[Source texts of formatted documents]
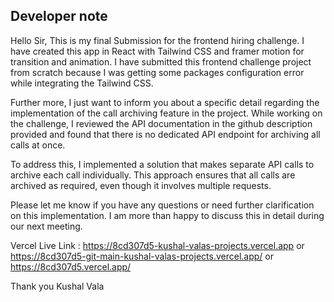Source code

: ## Developer note

Hello Sir, This is my final Submission for the frontend hiring challenge. I have created this app in React with Tailwind CSS and framer motion for transition and animation. I have submitted this frontend challenge project from scratch because I was getting some packages configuration error while integrating the Tailwind CSS.

Further more, I just want to inform you about a specific detail regarding the implementation of the call archiving feature in the project. While working on the challenge, I reviewed the API documentation in the github description provided and found that there is no dedicated API endpoint for archiving all calls at once.

To address this, I implemented a solution that makes separate API calls to archive each call individually. This approach ensures that all calls are archived as required, even though it involves multiple requests.

Please let me know if you have any questions or need further clarification on this implementation. I am more than happy to discuss this in detail during our next meeting.

Vercel Live Link : https://8cd307d5-kushal-valas-projects.vercel.app
                or https://8cd307d5-git-main-kushal-valas-projects.vercel.app/
                or https://8cd307d5.vercel.app/


Thank you
Kushal Vala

# [Exercise requirements]
Give the entries again exactly, but skip every image.

# [Exercise answer]
Source code

: ## Developer note

Hello Sir, This is my final Submission for the frontend hiring challenge. I have created this app in React with Tailwind CSS and framer motion for transition and animation. I have submitted this frontend challenge project from scratch because I was getting some packages configuration error while integrating the Tailwind CSS.

Further more, I just want to inform you about a specific detail regarding the implementation of the call archiving feature in the project. While working on the challenge, I reviewed the API documentation in the github description provided and found that there is no dedicated API endpoint for archiving all calls at once.

To address this, I implemented a solution that makes separate API calls to archive each call individually. This approach ensures that all calls are archived as required, even though it involves multiple requests.

Please let me know if you have any questions or need further clarification on this implementation. I am more than happy to discuss this in detail during our next meeting.

Vercel Live Link : https://8cd307d5-kushal-valas-projects.vercel.app
                or https://8cd307d5-git-main-kushal-valas-projects.vercel.app/
                or https://8cd307d5.vercel.app/


Thank you
Kushal Vala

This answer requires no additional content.